Only taking into account the affinity levels that are > 0.7, we observe that the following pairs of items have high probability of being purchased together:
Aluminum foil & Soda; Mixes & Soda Mixes & Vegetables Vegetables & Soda
par(mar=c(4,8,4,4))
image(a, axes=FALSE)
axis(1,at=seq(0,1,l=ncol(a)),labels=rownames(a),cex.axis=0.5)
axis(2,at=seq(0,1,l=ncol(a)),labels=rownames(a),cex.axis=0.6, las=2)
Affinity measure results can be plotted in terms of matrix. The darker the shade of the combination the higher its affinity value, hence the higher the probability that the two items will be bought together.
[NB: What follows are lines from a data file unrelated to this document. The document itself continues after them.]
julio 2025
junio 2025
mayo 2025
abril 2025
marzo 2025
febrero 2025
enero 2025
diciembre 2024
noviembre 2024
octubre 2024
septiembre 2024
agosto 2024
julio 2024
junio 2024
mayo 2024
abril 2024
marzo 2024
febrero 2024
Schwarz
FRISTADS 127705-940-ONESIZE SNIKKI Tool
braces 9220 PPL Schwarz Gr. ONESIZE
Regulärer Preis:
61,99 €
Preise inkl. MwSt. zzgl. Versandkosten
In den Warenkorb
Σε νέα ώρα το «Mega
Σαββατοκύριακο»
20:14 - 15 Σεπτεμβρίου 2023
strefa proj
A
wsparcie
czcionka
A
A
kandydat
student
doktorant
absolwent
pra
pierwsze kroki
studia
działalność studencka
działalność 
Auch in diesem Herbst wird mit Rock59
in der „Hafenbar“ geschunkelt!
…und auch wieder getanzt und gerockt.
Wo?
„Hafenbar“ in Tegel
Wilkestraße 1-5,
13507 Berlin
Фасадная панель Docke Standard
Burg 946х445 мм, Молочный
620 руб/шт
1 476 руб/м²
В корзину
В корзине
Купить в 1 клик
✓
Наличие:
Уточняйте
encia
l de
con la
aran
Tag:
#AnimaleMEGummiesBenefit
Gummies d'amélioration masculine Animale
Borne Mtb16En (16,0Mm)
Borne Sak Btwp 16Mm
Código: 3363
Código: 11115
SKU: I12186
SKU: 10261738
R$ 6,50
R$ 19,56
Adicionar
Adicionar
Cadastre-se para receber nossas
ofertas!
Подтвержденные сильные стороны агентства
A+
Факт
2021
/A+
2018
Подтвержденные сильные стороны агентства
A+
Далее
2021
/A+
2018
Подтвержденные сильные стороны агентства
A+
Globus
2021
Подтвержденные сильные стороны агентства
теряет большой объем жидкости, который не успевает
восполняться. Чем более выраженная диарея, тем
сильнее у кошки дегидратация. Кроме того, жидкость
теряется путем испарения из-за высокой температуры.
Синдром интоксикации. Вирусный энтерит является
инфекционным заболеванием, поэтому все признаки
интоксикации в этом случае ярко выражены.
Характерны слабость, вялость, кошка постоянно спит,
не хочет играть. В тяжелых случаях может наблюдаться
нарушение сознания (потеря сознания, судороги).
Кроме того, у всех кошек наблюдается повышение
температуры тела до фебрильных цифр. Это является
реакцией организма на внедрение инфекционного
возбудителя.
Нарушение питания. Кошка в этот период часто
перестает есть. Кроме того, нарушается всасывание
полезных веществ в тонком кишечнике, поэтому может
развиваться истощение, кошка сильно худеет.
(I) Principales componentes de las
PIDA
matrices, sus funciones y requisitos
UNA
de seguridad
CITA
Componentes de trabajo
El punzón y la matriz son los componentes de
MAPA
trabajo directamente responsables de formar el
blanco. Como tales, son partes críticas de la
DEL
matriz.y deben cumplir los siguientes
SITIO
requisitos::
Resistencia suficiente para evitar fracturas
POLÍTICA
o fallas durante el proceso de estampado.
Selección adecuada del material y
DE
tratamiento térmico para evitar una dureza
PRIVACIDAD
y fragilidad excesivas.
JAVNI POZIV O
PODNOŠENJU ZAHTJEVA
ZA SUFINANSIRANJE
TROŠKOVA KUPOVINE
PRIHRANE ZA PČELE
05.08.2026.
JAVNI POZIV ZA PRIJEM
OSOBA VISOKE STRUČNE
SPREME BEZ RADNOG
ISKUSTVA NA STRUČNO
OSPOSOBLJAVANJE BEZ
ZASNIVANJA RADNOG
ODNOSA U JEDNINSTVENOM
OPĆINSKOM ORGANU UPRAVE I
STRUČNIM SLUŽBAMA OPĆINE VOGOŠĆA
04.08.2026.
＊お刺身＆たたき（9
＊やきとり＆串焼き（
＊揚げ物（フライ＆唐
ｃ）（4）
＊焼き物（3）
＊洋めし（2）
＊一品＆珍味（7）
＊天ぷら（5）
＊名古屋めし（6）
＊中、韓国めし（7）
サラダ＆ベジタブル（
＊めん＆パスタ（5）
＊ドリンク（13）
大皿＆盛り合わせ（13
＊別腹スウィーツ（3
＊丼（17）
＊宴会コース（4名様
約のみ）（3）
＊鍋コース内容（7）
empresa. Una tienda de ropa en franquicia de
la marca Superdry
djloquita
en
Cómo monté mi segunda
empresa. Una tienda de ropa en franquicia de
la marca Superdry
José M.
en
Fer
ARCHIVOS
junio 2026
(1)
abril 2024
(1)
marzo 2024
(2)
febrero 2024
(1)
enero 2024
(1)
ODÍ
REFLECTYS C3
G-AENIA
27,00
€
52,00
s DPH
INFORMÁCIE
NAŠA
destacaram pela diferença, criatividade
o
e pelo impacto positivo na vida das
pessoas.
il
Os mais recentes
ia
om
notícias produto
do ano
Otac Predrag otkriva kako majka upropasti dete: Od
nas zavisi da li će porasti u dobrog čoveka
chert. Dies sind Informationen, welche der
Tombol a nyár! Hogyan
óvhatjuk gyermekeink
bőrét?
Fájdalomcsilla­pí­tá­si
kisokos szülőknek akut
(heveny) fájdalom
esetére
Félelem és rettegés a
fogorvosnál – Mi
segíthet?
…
Likewise, the lighter the color shade of the combination the lower the affinity value.
Association rule mining can explore in detail all the frequent and common purchases or customer patterns that will help retailers restrategize and potentially increase customer satisfaction, sales and profits. For instance, Aluminum foil and soda have a high probability of being purchased together, hence retailers can consider placing them next to each other on shelves or combining them to form a bundle for promotions in their catalogs etc. This simple solution as a result of performing association rules can instantly improve customer’s shopping experience and thensome.